1970 kam die überraschende Wende

Frauenstimmrecht: Wie war das noch einmal im konservativen Luzern?

Frauen demonstrieren für das Recht, zu stimmen. (Bild: Ausschnitt aus «Die göttliche Ordnung»)

Passend zum Internationalen Frauentag am Mittwoch bringt die Schweizer Kinokomödie «Die göttliche Ordnung» die späte Einführung des Frauenstimmrechts wieder ins Gespräch. Im konservativen Luzern überrascht der Blick zurück ins Jahr 1971.
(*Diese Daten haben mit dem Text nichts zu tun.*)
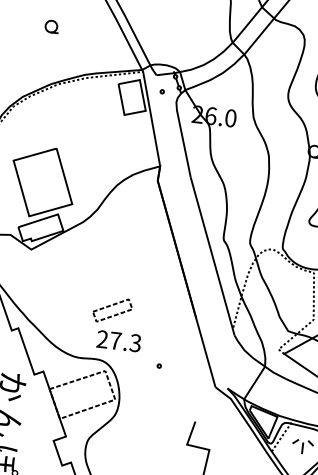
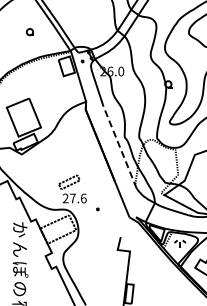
part: (50, 27) -> (29, 32), moved
line: (213, 257) -> (120, 147), solid -> dashed
text: (135, 343) -> (83, 198), 27.3 -> 27.6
«Die göttliche Ordnung», der neuste Kinofilm von der Regisseurin und Erfolgsgarantin Petra Volpe, greift den Kampf um das Frauenstimmrecht in der Schweiz auf. Am Montagabend fand in Luzern die Vorpremiere vor einem beigeisterten Publikum statt. Mit mehreren Nominationen für den Schweizer Filmpreis und Einladungen an – auch internationale – Filmfestivals kann man dem Film bereits vor dem offiziellen Start beträchtlichen Erfolg prophezeien.

Der von der Luzerner Firma Zodiac Pictures produzierte Film zeigt, wie Schweizer Frauen in einem kleinen Ostschweizer Dorf für ihr Recht kämpfen – und dabei vor allem mit festgefahrenen Rollenbildern, Ängsten und religiösen Argumenten kollidieren.
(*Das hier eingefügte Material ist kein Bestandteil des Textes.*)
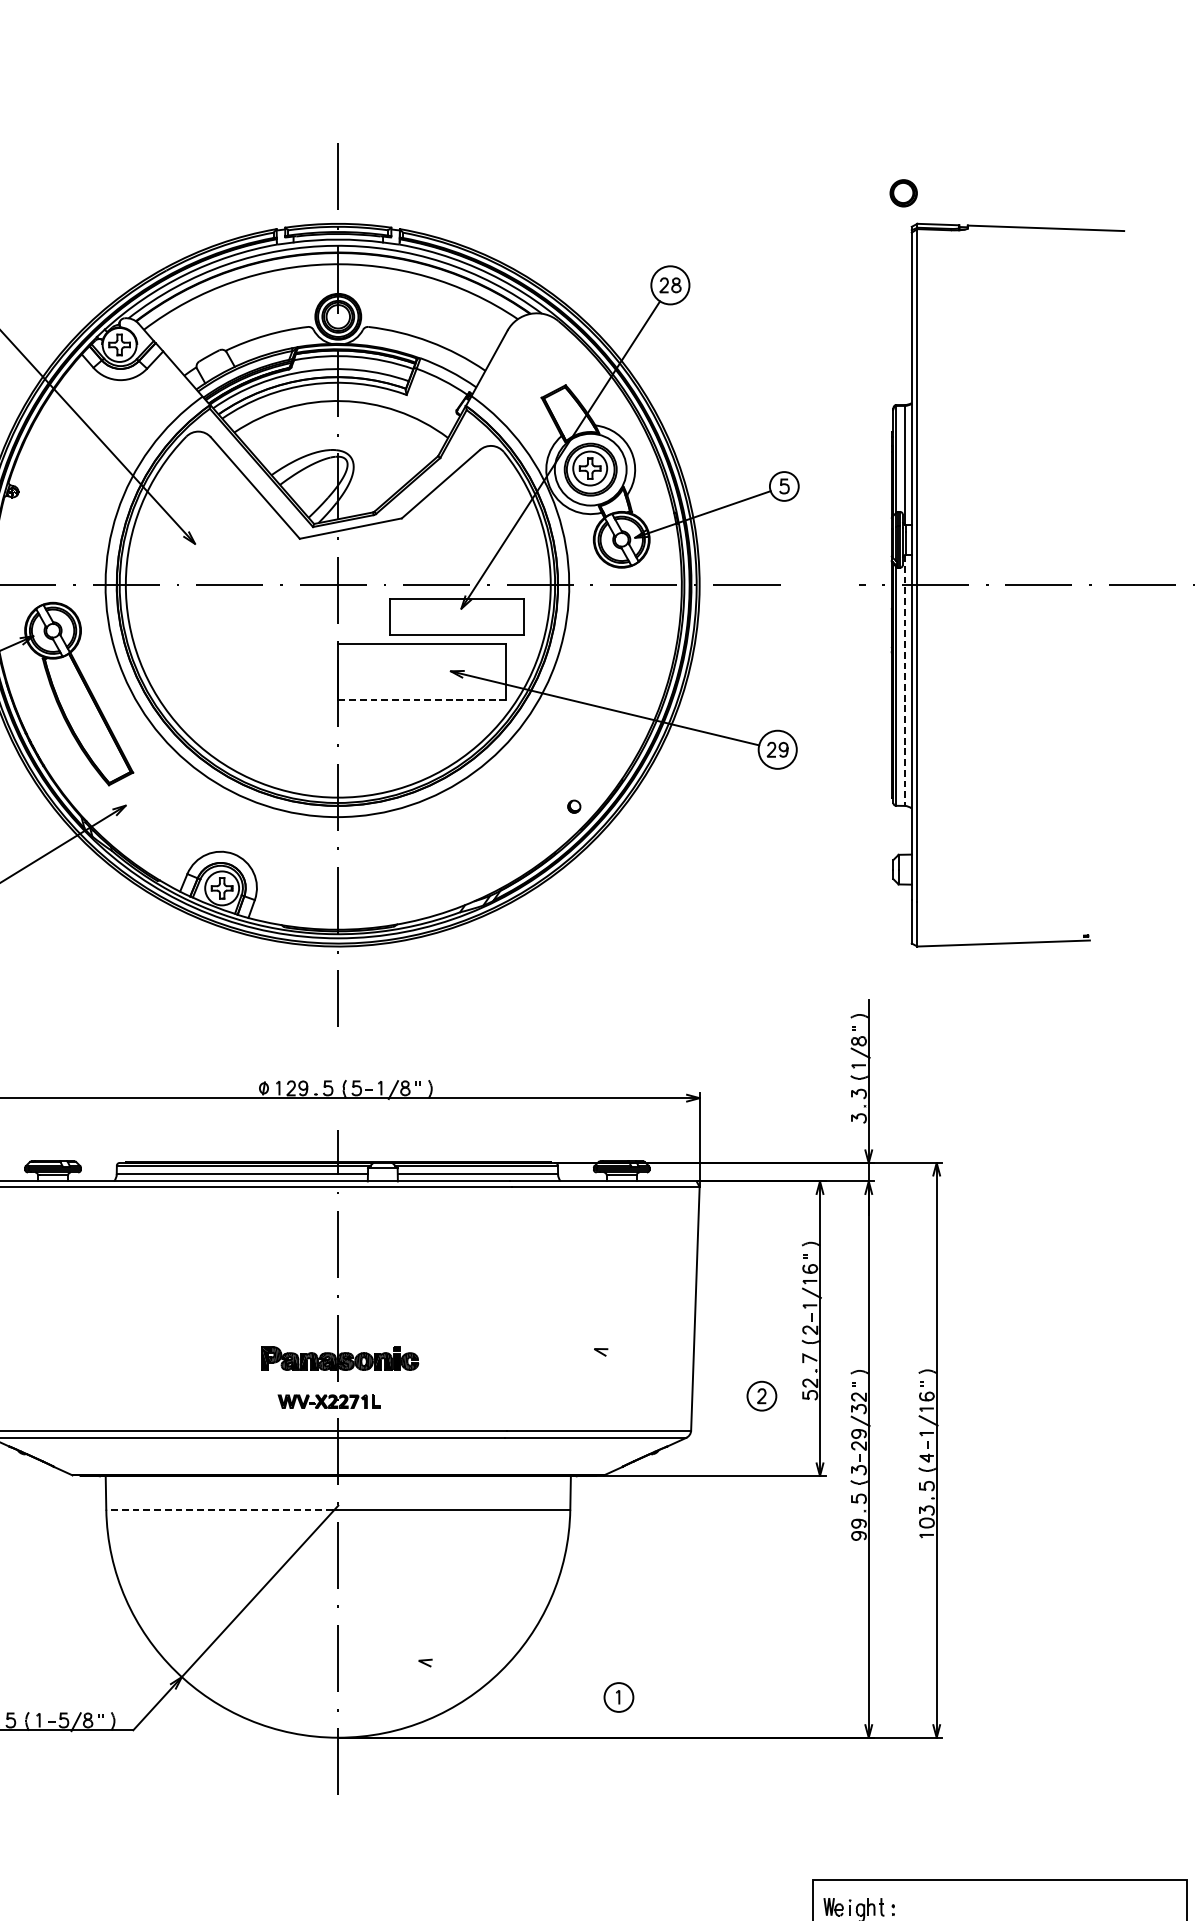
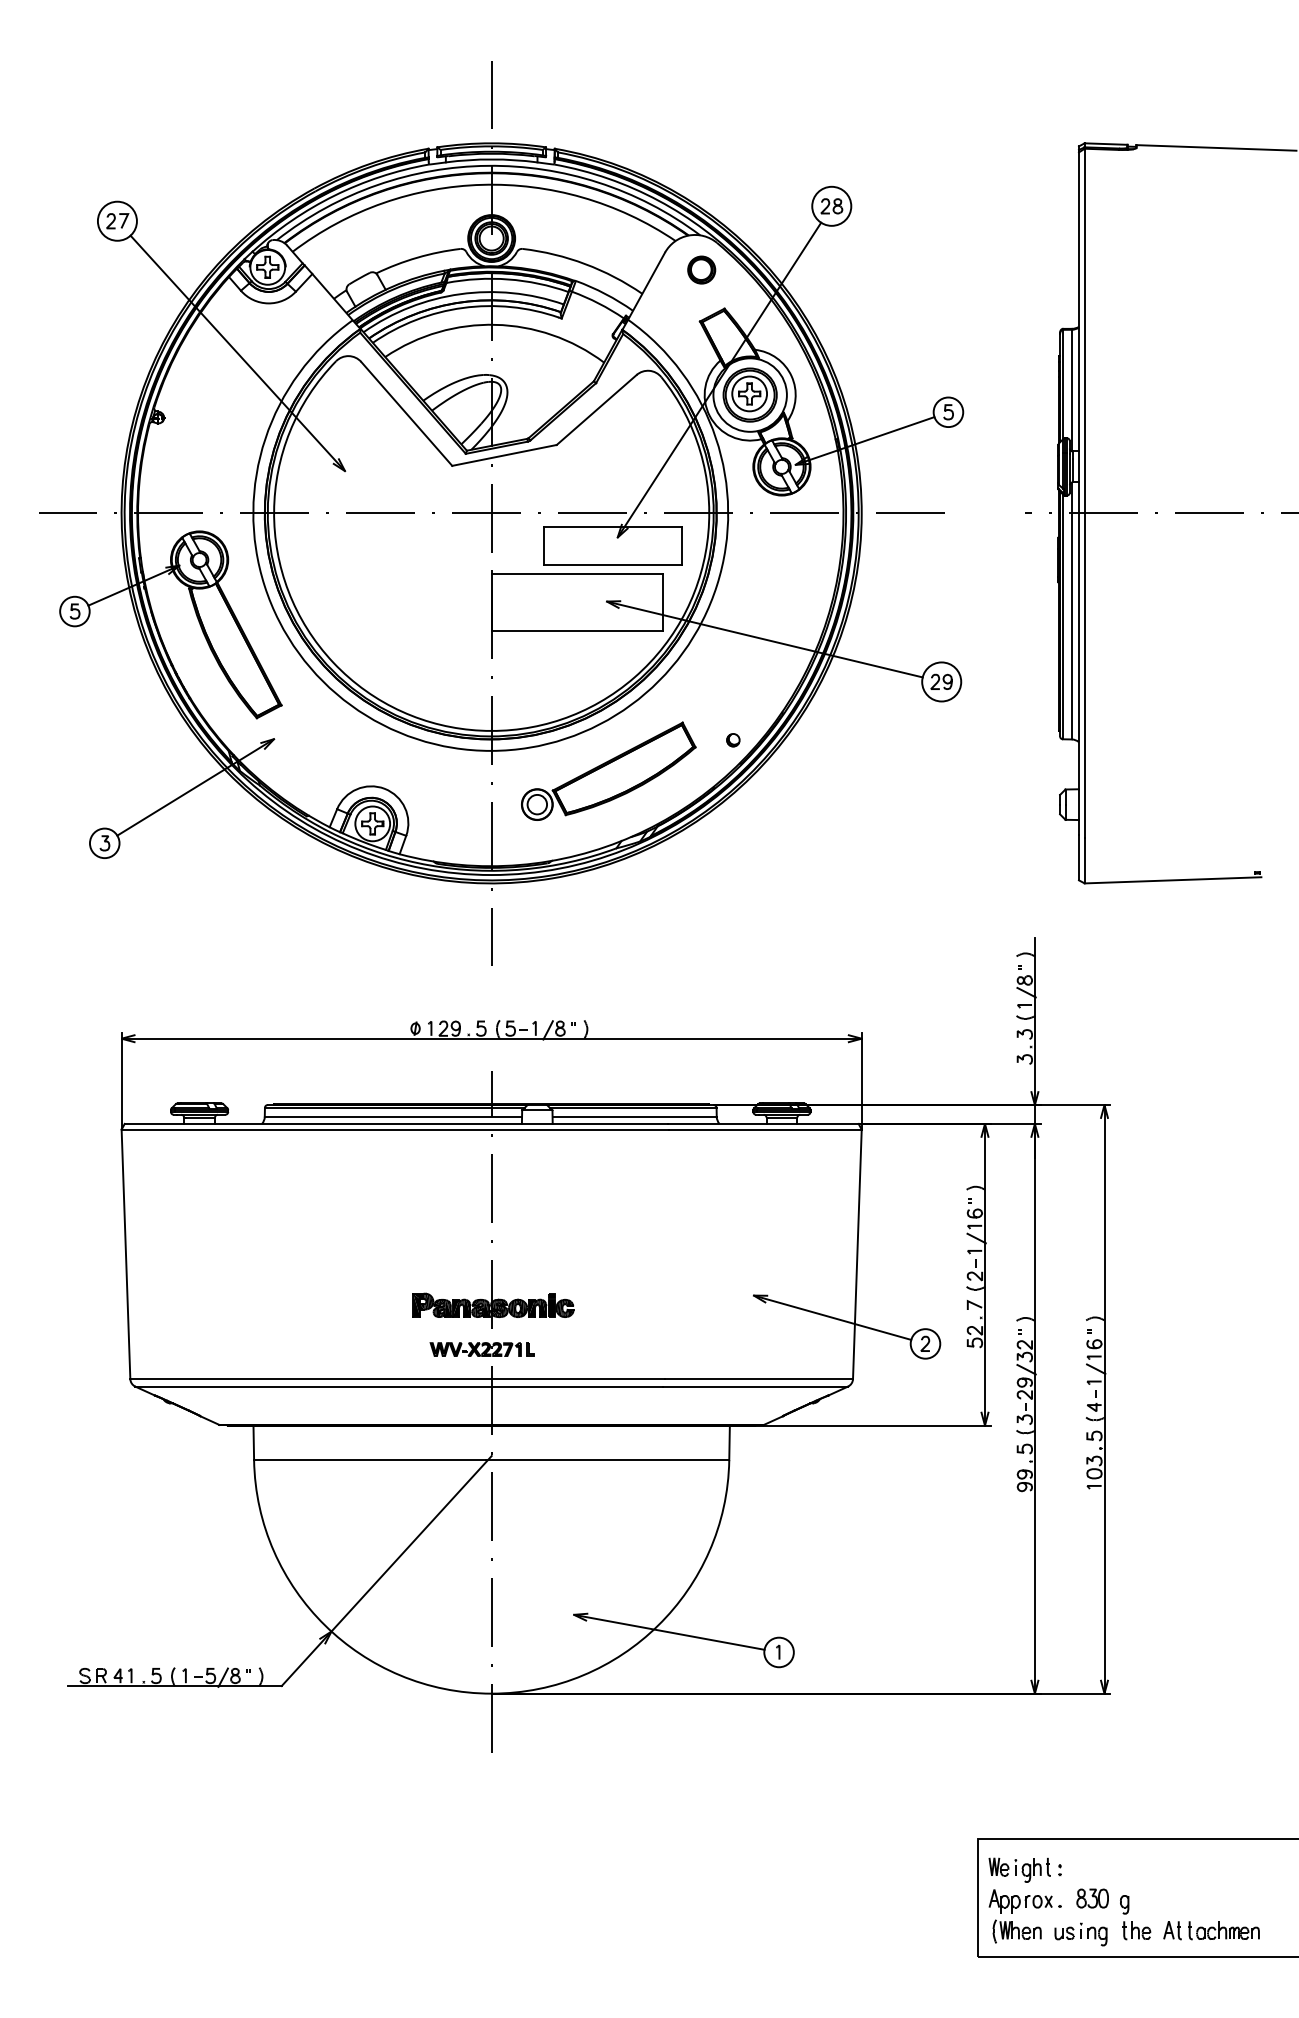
part: (903, 192) -> (701, 269), moved
line: (904, 681) -> (1071, 611), dashed -> solid
line: (422, 699) -> (577, 630), dashed -> solid
part: (452, 836) -> (608, 770), added
line: (671, 1370) -> (832, 1317), added
line: (219, 1510) -> (370, 1460), dashed -> solid
line: (511, 1677) -> (669, 1631), added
Die Regisseurin geht mit Galgenhumor einen Abschnitt der Geschichte an, der heute irritiert. Doch was viele nicht wissen: Der Kampf ums Frauenstimmrecht bietet nicht nur in der Ostschweiz einiges an Stoff, sondern auch in der Innerschweiz, zeigt ein Blick ins Staatsarchiv Luzern.

Wir schreiben das Jahr 1970. Luzern ist der dritte Deutschweizer Kanton, der das Frauenstimmrecht auf kantonaler und auf Gemeindeebene einführt. Ein paar Monate darauf brachte die nationale Abstimmung die Wende.

Eine andere Welt

In den 60er- und 70er-Jahren lebte der Grossteil der Frauen in der Schweiz noch nach einem traditionellen Rollenbild. Ein Leben als Mutter und Hausfrau stand im Vordergrund, ein Beruf wurde oft nur vor der Famliengründung ausgeübt und war eher nebensächlich. Nicht nur in ländlichen Gegenden zeigten sich daher kaum Frauen politisch engagiert.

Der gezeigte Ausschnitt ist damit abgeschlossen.